About 100 people participated in Sunday's walk.

Sprecher said it was helpful and meaningful to be able to spend time with other families of autistic children.

She liked the fact that the proceeds will help Washington County families of children with autism, she said. The money will be distributed by the Washington County Board of Education.

Although the family heard about the walk only in the last few weeks, it gathered $900 in pledges from friends and co-workers, a feat that impressed the event organizers.

The event was organized by Student Leadership Hagerstown, an organization of high school and college students administered by the Learning Community of Hagerstown Community College.

It was the first year for the group and the event. Members said they hope the service project will become an annual event.

Members said they chose an event centered on autism partially because of statistics showing an increased rate of children in Maryland born with autism.

The group hoped the event would raise both awareness of autism and about $3,000 to $5,000, said Vaughn Crowl, a psychology professor, who is one of the group's advisers. He estimated the event made about $6,000 to $7,000.

One walker, Renee Clark, raised $3,000.

Clark is part of Student Leadership Hagerstown and has a daughter, Courtney, 8, who is autistic.

"This has been a passionate event," she said.

She said she hopes it will raise awareness as the March of Dimes does for other medical problems.

She described raising a child with autism as "hard, but fulfilling." You learn a great deal about yourself in the process, she said.

Clark said she hopes events such as Sunday's will result in more families of people with autism having access to needed resources, preferably all in one place.

It makes more sense to provide services now to children with autism than to try to help them later in life, she said.

Cindy Hill, whose 4-year-old son, Luke, has autism, also walked.
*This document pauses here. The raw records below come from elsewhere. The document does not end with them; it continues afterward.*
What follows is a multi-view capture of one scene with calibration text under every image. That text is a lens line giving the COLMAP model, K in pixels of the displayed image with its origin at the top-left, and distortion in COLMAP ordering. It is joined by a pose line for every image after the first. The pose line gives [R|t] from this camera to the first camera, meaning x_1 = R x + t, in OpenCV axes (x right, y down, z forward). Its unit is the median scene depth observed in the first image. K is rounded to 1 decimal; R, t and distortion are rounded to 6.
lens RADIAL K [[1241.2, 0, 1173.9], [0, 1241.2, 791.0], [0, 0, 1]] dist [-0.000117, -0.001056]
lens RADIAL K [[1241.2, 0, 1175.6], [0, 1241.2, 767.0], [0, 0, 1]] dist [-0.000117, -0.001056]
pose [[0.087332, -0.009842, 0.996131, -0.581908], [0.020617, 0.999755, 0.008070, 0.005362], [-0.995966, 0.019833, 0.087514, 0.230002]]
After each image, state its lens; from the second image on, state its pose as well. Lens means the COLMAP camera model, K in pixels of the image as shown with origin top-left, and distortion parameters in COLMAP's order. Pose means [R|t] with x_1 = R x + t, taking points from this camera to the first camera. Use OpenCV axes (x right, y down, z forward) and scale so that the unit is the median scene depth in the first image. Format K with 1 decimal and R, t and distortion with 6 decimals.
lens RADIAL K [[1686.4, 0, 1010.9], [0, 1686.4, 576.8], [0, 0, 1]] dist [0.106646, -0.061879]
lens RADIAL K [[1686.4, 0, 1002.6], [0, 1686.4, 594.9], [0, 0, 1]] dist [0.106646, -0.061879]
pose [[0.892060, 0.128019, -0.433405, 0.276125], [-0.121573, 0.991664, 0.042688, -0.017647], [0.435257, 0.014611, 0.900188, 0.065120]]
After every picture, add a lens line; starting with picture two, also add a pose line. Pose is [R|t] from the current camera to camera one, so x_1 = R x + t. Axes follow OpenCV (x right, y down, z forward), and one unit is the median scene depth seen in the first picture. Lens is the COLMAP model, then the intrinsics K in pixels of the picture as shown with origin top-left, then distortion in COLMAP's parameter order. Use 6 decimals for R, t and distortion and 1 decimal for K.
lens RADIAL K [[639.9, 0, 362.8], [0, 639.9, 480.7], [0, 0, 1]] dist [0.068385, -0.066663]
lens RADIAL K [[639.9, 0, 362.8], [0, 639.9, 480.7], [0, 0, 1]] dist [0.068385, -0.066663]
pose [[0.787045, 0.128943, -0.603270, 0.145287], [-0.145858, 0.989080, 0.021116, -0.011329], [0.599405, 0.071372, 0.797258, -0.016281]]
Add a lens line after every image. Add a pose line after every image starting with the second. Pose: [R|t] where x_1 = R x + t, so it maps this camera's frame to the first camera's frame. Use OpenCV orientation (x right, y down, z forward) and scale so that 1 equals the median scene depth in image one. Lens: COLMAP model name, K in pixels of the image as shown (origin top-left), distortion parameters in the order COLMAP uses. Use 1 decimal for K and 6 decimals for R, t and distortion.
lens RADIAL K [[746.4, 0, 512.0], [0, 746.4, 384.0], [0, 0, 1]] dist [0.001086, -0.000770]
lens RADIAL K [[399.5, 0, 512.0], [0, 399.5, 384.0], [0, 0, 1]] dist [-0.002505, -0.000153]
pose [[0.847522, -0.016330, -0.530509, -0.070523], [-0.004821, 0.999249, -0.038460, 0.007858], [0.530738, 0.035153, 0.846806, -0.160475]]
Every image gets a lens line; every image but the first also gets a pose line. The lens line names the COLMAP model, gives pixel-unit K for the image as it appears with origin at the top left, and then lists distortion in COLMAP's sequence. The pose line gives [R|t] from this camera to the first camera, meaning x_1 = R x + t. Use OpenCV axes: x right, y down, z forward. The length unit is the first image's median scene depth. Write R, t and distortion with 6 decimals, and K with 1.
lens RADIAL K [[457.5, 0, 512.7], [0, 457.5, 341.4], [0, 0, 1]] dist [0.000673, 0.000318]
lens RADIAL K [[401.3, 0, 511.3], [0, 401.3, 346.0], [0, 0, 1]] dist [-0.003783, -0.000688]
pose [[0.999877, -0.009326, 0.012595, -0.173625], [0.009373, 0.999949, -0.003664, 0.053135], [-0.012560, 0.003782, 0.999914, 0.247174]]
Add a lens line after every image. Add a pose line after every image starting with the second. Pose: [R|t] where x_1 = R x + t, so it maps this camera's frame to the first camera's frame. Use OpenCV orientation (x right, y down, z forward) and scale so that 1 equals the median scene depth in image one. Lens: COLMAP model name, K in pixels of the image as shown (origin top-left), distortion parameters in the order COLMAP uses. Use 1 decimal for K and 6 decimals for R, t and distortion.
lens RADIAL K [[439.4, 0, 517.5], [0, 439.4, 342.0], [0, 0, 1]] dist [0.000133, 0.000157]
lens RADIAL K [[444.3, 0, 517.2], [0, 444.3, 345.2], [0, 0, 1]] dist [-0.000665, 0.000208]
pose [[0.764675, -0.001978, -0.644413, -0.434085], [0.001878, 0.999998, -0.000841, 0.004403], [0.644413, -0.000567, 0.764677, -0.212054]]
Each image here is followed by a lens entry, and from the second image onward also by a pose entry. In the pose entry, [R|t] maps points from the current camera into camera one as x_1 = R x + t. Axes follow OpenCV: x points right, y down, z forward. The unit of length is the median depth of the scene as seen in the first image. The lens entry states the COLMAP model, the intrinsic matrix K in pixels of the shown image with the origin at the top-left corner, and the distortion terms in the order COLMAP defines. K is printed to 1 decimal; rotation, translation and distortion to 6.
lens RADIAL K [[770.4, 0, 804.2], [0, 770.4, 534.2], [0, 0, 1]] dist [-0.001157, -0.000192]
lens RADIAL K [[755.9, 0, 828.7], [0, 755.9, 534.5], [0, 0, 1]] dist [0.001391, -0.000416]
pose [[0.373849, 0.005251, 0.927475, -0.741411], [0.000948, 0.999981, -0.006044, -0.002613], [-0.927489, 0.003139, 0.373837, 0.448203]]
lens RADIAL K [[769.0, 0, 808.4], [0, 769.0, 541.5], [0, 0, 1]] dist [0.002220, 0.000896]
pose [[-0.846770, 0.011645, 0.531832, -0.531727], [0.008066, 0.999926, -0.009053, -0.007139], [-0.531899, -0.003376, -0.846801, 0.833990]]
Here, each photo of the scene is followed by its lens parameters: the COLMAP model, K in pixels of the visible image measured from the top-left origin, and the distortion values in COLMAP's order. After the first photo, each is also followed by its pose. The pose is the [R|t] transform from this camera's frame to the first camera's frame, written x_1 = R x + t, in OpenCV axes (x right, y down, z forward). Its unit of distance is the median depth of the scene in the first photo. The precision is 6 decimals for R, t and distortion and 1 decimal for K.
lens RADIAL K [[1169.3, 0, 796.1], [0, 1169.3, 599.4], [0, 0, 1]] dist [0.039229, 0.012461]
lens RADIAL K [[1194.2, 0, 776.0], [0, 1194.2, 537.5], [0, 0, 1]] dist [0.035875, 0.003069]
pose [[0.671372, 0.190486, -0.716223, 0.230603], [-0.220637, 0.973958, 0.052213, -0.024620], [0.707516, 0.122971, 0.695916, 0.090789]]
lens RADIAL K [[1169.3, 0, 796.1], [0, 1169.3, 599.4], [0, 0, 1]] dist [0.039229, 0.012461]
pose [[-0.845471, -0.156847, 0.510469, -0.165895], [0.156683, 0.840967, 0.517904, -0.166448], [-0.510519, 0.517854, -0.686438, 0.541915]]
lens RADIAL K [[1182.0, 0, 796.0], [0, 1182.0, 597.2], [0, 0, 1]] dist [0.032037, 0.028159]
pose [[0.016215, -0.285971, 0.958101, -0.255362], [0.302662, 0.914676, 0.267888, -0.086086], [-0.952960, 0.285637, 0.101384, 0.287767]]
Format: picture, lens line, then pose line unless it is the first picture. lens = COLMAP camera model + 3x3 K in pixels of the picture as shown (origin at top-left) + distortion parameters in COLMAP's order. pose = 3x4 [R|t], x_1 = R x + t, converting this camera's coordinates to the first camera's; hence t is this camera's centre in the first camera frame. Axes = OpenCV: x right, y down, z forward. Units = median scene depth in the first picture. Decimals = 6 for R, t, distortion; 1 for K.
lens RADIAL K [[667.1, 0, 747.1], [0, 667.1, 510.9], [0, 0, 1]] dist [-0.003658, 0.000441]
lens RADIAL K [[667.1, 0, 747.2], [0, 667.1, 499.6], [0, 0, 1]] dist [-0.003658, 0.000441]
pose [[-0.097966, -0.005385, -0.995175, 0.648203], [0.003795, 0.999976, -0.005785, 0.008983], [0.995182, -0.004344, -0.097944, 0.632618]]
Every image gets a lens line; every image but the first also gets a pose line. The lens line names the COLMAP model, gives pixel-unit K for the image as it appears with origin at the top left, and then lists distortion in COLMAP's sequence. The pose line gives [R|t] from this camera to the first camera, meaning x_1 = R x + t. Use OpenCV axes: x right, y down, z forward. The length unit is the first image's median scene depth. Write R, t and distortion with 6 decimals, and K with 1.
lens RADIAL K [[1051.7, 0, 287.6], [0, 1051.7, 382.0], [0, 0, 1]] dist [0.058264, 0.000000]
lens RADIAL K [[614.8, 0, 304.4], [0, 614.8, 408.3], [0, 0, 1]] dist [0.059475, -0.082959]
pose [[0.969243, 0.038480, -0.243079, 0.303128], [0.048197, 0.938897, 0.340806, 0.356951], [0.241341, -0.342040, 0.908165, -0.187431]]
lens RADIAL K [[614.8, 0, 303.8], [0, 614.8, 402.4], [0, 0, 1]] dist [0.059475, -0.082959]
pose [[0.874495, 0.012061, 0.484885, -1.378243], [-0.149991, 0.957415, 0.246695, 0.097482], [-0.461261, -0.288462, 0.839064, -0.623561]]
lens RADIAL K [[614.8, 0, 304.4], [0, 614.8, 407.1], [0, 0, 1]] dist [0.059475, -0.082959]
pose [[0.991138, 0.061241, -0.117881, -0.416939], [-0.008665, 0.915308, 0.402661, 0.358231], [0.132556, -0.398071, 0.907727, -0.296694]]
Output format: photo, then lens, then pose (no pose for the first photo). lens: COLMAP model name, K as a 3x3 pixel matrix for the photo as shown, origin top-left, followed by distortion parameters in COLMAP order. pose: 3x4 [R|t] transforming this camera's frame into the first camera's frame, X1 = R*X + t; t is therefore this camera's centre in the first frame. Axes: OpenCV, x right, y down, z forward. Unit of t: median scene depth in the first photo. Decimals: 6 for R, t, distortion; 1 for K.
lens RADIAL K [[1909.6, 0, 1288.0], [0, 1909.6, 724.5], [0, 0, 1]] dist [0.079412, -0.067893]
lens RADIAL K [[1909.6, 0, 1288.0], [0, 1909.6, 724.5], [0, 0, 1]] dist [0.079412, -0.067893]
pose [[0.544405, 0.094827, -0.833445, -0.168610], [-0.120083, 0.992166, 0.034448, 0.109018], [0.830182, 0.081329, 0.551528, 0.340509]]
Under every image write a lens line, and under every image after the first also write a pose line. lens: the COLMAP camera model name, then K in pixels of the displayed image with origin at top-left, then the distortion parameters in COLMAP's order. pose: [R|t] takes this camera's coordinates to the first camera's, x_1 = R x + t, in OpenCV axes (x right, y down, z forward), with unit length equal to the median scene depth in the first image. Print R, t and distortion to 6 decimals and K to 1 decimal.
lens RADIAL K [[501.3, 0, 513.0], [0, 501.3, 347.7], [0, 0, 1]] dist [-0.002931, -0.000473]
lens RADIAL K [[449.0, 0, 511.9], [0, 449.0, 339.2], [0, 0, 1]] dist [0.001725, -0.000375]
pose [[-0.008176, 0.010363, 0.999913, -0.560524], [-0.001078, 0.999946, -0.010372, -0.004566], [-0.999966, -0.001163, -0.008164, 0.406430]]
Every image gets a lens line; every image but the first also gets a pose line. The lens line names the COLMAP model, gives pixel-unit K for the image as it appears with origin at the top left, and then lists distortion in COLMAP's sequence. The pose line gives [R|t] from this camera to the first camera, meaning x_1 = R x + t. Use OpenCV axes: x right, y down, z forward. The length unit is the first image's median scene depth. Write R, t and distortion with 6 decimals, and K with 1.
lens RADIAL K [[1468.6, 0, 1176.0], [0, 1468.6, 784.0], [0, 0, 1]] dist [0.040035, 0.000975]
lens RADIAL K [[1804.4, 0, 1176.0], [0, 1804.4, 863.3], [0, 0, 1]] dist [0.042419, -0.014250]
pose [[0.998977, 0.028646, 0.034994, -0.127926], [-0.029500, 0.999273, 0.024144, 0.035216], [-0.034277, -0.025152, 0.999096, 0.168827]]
She praised the event.

Autism, a complex developmental disability, is the result of a neurological disorder that affects the functioning of the brain and usually is evident in children by age 3, according to the Autism Society of America's Web site, www.autism-society.org.

Autism's symptoms and characteristics can surface in a wide range of combinations, from mild to severe. Two children with autism may act very differently from one another and may have a different set of skills, the Web site says.

Autism affects more than 10 times as many students in Maryland than it did about a decade ago, a number that's causing state and county school officials to take a closer look at how children who have the disability are taught, a Maryland State Department of Education official said in December 2003.